Records drawn from a collection:

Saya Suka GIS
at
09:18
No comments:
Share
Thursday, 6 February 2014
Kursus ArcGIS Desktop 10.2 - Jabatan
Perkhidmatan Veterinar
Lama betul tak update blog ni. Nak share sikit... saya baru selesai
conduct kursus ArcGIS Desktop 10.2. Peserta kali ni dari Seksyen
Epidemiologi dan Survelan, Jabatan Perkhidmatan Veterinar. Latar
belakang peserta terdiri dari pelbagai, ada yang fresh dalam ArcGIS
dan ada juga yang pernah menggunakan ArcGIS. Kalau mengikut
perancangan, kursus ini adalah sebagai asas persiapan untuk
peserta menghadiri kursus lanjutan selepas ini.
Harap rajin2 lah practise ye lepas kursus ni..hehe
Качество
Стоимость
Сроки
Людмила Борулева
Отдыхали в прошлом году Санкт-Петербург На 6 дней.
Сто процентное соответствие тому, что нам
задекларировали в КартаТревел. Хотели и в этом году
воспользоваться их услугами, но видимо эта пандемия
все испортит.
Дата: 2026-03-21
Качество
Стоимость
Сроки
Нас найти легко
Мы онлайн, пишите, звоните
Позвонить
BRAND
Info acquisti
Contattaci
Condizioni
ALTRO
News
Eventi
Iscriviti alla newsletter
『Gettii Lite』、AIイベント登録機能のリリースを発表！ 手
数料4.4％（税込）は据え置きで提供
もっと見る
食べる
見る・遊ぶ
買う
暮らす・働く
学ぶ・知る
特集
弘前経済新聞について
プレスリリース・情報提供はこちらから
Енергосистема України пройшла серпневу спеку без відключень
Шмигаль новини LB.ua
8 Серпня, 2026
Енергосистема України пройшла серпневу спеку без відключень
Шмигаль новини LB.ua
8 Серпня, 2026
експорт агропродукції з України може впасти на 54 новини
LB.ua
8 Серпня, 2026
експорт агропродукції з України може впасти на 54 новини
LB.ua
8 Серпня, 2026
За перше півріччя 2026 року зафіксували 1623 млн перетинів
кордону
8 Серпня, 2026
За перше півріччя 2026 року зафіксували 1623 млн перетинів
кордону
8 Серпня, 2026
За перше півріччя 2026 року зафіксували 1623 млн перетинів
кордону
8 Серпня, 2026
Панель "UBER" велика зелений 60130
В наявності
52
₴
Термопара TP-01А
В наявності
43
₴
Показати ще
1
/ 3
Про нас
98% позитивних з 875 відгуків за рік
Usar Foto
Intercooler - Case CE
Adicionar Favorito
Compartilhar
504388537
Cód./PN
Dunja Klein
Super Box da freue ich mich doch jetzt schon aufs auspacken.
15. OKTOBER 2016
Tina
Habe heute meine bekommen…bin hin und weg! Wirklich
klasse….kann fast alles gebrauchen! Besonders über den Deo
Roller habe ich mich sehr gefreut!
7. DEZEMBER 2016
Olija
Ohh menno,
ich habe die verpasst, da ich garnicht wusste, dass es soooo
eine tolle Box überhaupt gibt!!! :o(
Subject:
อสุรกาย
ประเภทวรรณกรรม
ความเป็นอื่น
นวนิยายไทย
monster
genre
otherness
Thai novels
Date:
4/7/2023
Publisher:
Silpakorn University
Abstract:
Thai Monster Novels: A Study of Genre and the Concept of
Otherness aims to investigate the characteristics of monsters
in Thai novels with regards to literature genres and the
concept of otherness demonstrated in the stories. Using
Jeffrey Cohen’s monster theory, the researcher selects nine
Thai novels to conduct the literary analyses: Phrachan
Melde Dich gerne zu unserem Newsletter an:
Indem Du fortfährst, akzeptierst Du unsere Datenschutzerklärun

» Description of the task
Reproduce the material above verbatim, preserving every line in its original order.

» Solution for this task
Saya Suka GIS
at
09:18
No comments:
Share
Thursday, 6 February 2014
Kursus ArcGIS Desktop 10.2 - Jabatan
Perkhidmatan Veterinar
Lama betul tak update blog ni. Nak share sikit... saya baru selesai
conduct kursus ArcGIS Desktop 10.2. Peserta kali ni dari Seksyen
Epidemiologi dan Survelan, Jabatan Perkhidmatan Veterinar. Latar
belakang peserta terdiri dari pelbagai, ada yang fresh dalam ArcGIS
dan ada juga yang pernah menggunakan ArcGIS. Kalau mengikut
perancangan, kursus ini adalah sebagai asas persiapan untuk
peserta menghadiri kursus lanjutan selepas ini.
Harap rajin2 lah practise ye lepas kursus ni..hehe
Качество
Стоимость
Сроки
Людмила Борулева
Отдыхали в прошлом году Санкт-Петербург На 6 дней.
Сто процентное соответствие тому, что нам
задекларировали в КартаТревел. Хотели и в этом году
воспользоваться их услугами, но видимо эта пандемия
все испортит.
Дата: 2026-03-21
Качество
Стоимость
Сроки
Нас найти легко
Мы онлайн, пишите, звоните
Позвонить
BRAND
Info acquisti
Contattaci
Condizioni
ALTRO
News
Eventi
Iscriviti alla newsletter
『Gettii Lite』、AIイベント登録機能のリリースを発表！ 手
数料4.4％（税込）は据え置きで提供
もっと見る
食べる
見る・遊ぶ
買う
暮らす・働く
学ぶ・知る
特集
弘前経済新聞について
プレスリリース・情報提供はこちらから
Енергосистема України пройшла серпневу спеку без відключень
Шмигаль новини LB.ua
8 Серпня, 2026
Енергосистема України пройшла серпневу спеку без відключень
Шмигаль новини LB.ua
8 Серпня, 2026
експорт агропродукції з України може впасти на 54 новини
LB.ua
8 Серпня, 2026
експорт агропродукції з України може впасти на 54 новини
LB.ua
8 Серпня, 2026
За перше півріччя 2026 року зафіксували 1623 млн перетинів
кордону
8 Серпня, 2026
За перше півріччя 2026 року зафіксували 1623 млн перетинів
кордону
8 Серпня, 2026
За перше півріччя 2026 року зафіксували 1623 млн перетинів
кордону
8 Серпня, 2026
Панель "UBER" велика зелений 60130
В наявності
52
₴
Термопара TP-01А
В наявності
43
₴
Показати ще
1
/ 3
Про нас
98% позитивних з 875 відгуків за рік
Usar Foto
Intercooler - Case CE
Adicionar Favorito
Compartilhar
504388537
Cód./PN
Dunja Klein
Super Box da freue ich mich doch jetzt schon aufs auspacken.
15. OKTOBER 2016
Tina
Habe heute meine bekommen…bin hin und weg! Wirklich
klasse….kann fast alles gebrauchen! Besonders über den Deo
Roller habe ich mich sehr gefreut!
7. DEZEMBER 2016
Olija
Ohh menno,
ich habe die verpasst, da ich garnicht wusste, dass es soooo
eine tolle Box überhaupt gibt!!! :o(
Subject:
อสุรกาย
ประเภทวรรณกรรม
ความเป็นอื่น
นวนิยายไทย
monster
genre
otherness
Thai novels
Date:
4/7/2023
Publisher:
Silpakorn University
Abstract:
Thai Monster Novels: A Study of Genre and the Concept of
Otherness aims to investigate the characteristics of monsters
in Thai novels with regards to literature genres and the
concept of otherness demonstrated in the stories. Using
Jeffrey Cohen’s monster theory, the researcher selects nine
Thai novels to conduct the literary analyses: Phrachan
Melde Dich gerne zu unserem Newsletter an:
Indem Du fortfährst, akzeptierst Du unsere Datenschutzerklärun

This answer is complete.